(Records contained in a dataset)
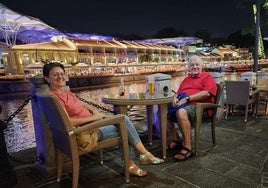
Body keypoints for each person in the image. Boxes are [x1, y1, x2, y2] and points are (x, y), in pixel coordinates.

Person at [42, 62, 164, 177]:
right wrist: (94, 117)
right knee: (124, 126)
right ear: (47, 78)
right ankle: (139, 158)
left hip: (92, 124)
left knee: (123, 122)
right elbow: (67, 122)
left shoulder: (65, 93)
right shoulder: (54, 98)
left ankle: (138, 158)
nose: (60, 76)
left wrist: (95, 112)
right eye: (55, 74)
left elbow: (84, 105)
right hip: (84, 132)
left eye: (62, 73)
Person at [167, 55, 217, 161]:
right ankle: (176, 140)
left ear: (201, 66)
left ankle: (188, 147)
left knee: (181, 112)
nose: (194, 67)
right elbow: (178, 93)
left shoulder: (207, 77)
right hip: (185, 105)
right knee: (162, 113)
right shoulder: (186, 79)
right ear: (189, 67)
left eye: (197, 64)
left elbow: (207, 93)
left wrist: (187, 98)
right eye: (192, 65)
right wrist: (175, 98)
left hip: (200, 108)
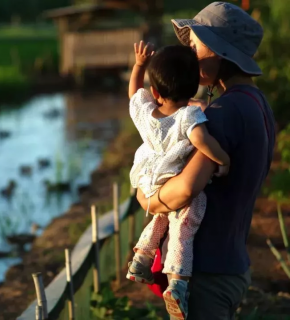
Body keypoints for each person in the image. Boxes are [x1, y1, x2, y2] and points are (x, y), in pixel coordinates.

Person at [136, 2, 275, 320]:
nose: (190, 55)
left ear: (218, 52)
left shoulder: (223, 114)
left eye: (195, 46)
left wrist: (148, 199)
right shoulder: (258, 104)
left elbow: (185, 190)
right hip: (232, 262)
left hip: (205, 273)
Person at [126, 41, 230, 319]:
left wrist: (139, 65)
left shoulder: (145, 112)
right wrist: (223, 159)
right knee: (185, 224)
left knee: (160, 219)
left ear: (155, 92)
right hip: (173, 177)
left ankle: (141, 258)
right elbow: (200, 139)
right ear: (195, 84)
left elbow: (133, 92)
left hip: (148, 180)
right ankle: (178, 283)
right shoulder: (188, 116)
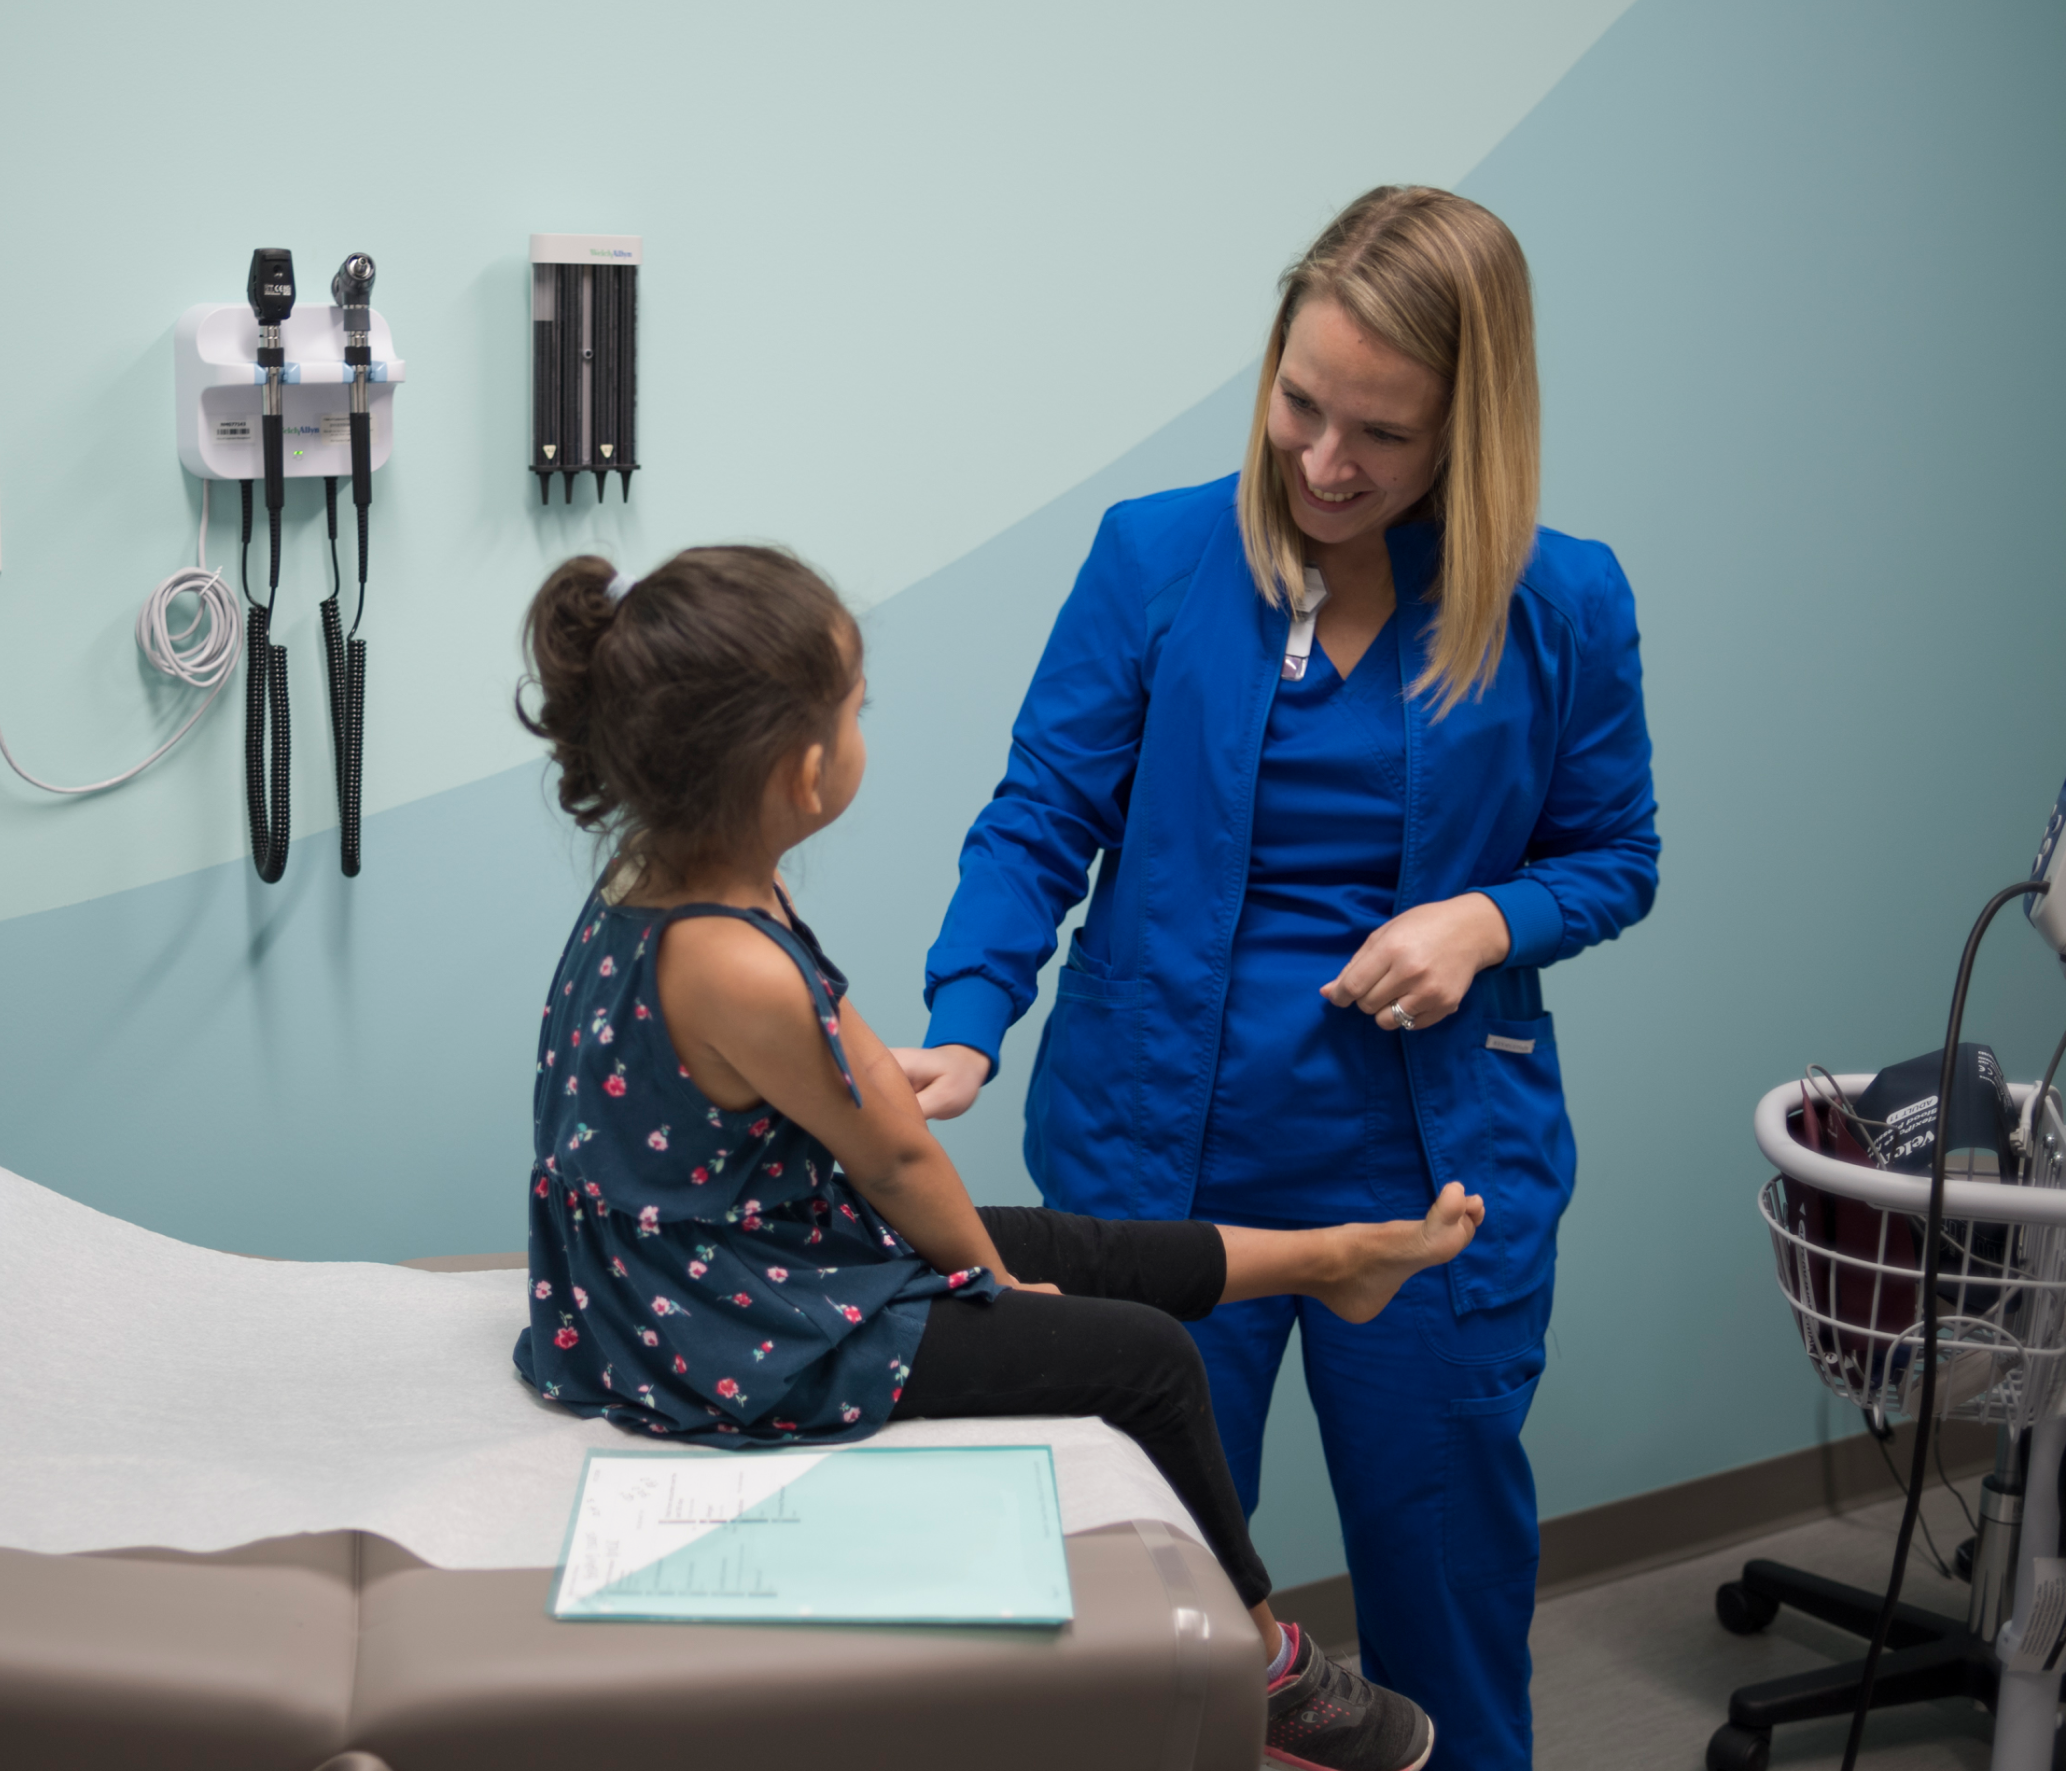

• _Required action_
Copy word for word the stretch of entries above from the line that has "left wrist: (148, 199)" through the line that has "left knee: (160, 219)", both ends included, and nothing outside it.

• _Answer area_
left wrist: (148, 199)
right shoulder: (258, 104)
left elbow: (185, 190)
right hip: (232, 262)
left hip: (205, 273)
Person at [126, 41, 230, 319]:
left wrist: (139, 65)
left shoulder: (145, 112)
right wrist: (223, 159)
right knee: (185, 224)
left knee: (160, 219)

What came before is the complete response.